Quick Links: | accountadmins group | Known Limitations | Updating accountadmins membership |
ITSS Manages accounts in Active Directory & Exchange that currently fall outside the scope of our Identity and Access Management solution. This article describes the access and security controls surrounding account administration in Active Directory.
accountadmins group
accountadmins provides access to 3 places in Active Directory:
- Full Control of users in CN=Users,dc=csuchico,dc=edu
- Full Control of users in OU=Service Accounts,dc=csuchico,dc=edu
- Full Control of groups in OU=Groups,dc=csuchico,dc=edu
Members of this group can create users and groups outside the purview of Account Center, such as:
- Service Accounts
- Admin Accounts
- Calendar/Room Mailboxes
- Distribution List
- Security Groups
This group can also be used to help troubleshoot and resolve issues on user accounts, such as unlocking locked accounts.
Known Limitations
Moving objects between OU's not mentioned, and creating objects in other locations is not supported as configured.

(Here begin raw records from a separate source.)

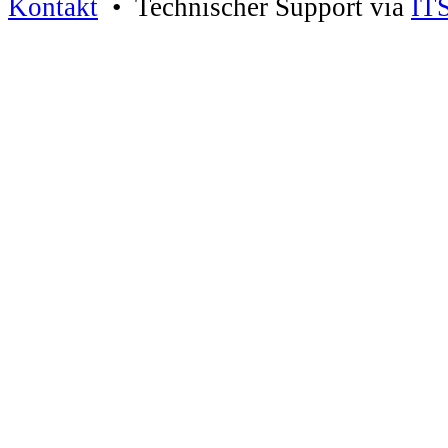
Kontakt
• Technischer Support via
IT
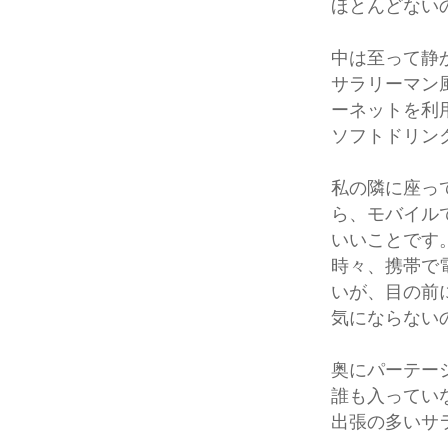
ほとんどない
中は至って静
サラリーマン
ーネットを利
ソフトドリン
私の隣に座っ
ら、モバイル
いいことです
時々、携帯で
いが、目の前
気にならない
奥にパーテー
誰も入ってい
出張の多いサ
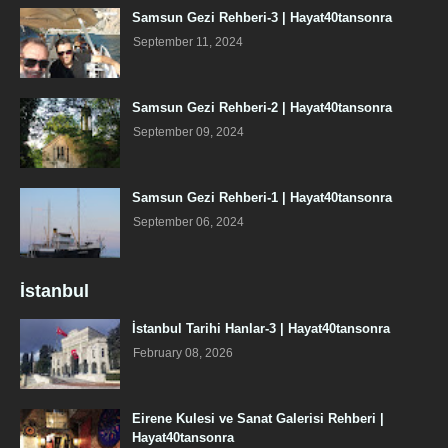
Samsun Gezi Rehberi-3 | Hayat40tansonra
September 11, 2024
Samsun Gezi Rehberi-2 | Hayat40tansonra
September 09, 2024
Samsun Gezi Rehberi-1 | Hayat40tansonra
September 06, 2024
İstanbul
İstanbul Tarihi Hanlar-3 | Hayat40tansonra
February 08, 2026
Eirene Kulesi ve Sanat Galerisi Rehberi |
Hayat40tansonra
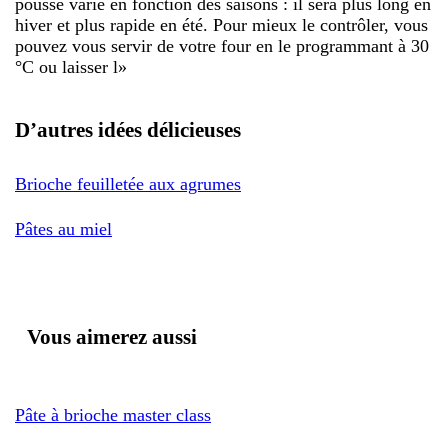
pousse varie en fonction des saisons : il sera plus long en
hiver et plus rapide en été. Pour mieux le contrôler, vous
pouvez vous servir de votre four en le programmant à 30
°C ou laisser l
»
D’autres idées délicieuses
Brioche feuilletée aux agrumes
Pâtes au miel
Vous aimerez aussi
Pâte à brioche master class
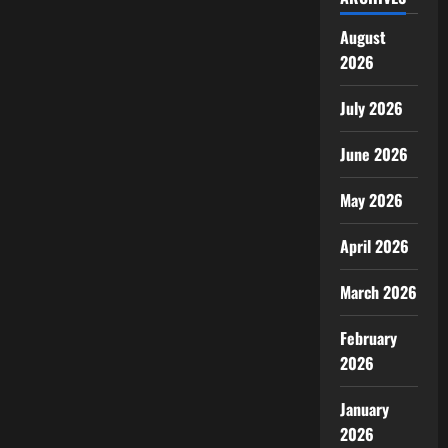
August
2026
July 2026
June 2026
May 2026
April 2026
March 2026
February
2026
January
2026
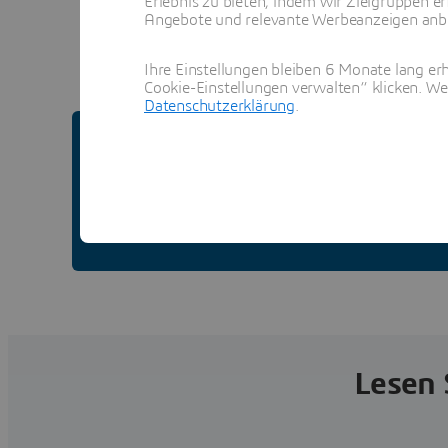
Erlebnis zu bieten, indem wir Zielgruppen er
Angebote und relevante Werbeanzeigen anbie
Ihre Einstellungen bleiben 6 Monate lang erh
Cookie-Einstellungen verwalten“ klicken. We
Datenschutzerklärung
.
Entdecken Sie die Zukunft d
Lesen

Should a use case arise that requires additional access, a ticket will be submitted to update access. ISEC will either approve/disapprove the change, and ESYS will make the changes as needed. A known potential issue is moving accounts for labs.
Updating accountadmins membership
To add/remove a accountadmin, a TDX ticket should be submitted to ISEC for review. Pending review, ISEC will add or remove users from this group.